On Mon, Mar 3, 2025 at 4:20 PM Schuler, Laurence (GSFC-606.4)[ADNET SYSTEMS
INC] <laurence.schu...@nasa.gov.invalid> wrote:

> I have a web server [apache 2.4.62 on a RedHat9 server] that receives an
> SSL request for the address "https://1.2.3.4/"; (with the real serevr IP),
> the server will reply by sending its certificate back and then I assume the
> client compares the hostname on the cert and sees that it doesn't match
> what it send in the SSL ClientHello message and so issues a warning to the
> user about an unsafe site. Is there a way to just deny such HelloClient
> messages from mod_ssl, perhaps an option or other setting?
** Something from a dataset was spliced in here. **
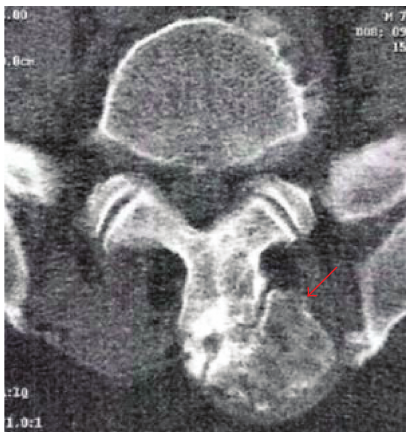
Figure 1: CT scan. Axial view showing a well-limited mass with a cartilage cap arising from the spinous process of L5 lateralized to the left (arrow).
In other words,
> force people to come to the site by hostname, not IP address.
> It appears that the HelloClient message has the target hostname within it,
> so mod_ssl should be able to say "ok, this hostname is *not* in my server
> cert(s), I'm not going to talk to this guy. reject.
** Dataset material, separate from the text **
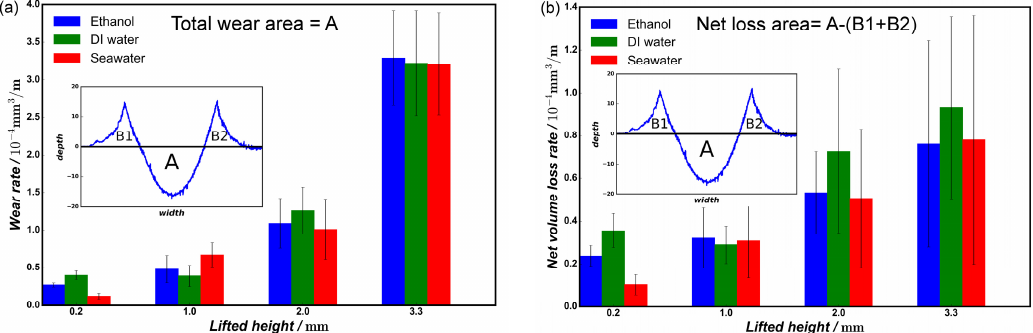
Figure 2. ( a ) Wear rate comparison at various impact heights; ( b ) Net volume loss comparison at various impact height. Ethanol, deionized (DI) water and seawater were used to vary corrosivity. The error bar stands for one standard deviation of three repeated results. The embedded small figure represents the cross section of the round wear track.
> Since this seems like something it should already do, I'm probably missing
> some configuration option, but I know this is happening with a few servers
> in my organization.
> I could probably get around this by having the IP address put into the
> server certificate and then remapping a virtual host, but the issuer is
> frowning on that type of cert.
>
> Is there a way to block IP connection attempt?
>
>
>
>
> <https://www.nasa.gov/>
>
> *Laurence Schuler*
>
> *NASA Scientific Visualization Studio Systems Administrator*
>
> ADNET SYSTEMS, Inc.
>
> 7515 Mission Drive, Suite A100, Lanham, MD 20706
> c: 410.739.0893
> o: 301.286.3557
>
> laurence.schu...@nasa.gov
>
>
>
>
>

There isn't really a graceful way to recover from that use case.  Until the
client accepts the certification, the connection isn't fully established.

 You can create a default TLS vhost with a dummy ServerName and
certificate, and send a 403 with Require all denied, perhaps.  They will
still need to accept the invalid certificate to see the 403, and you can
put details in your ErrorDocument to tell them what to do.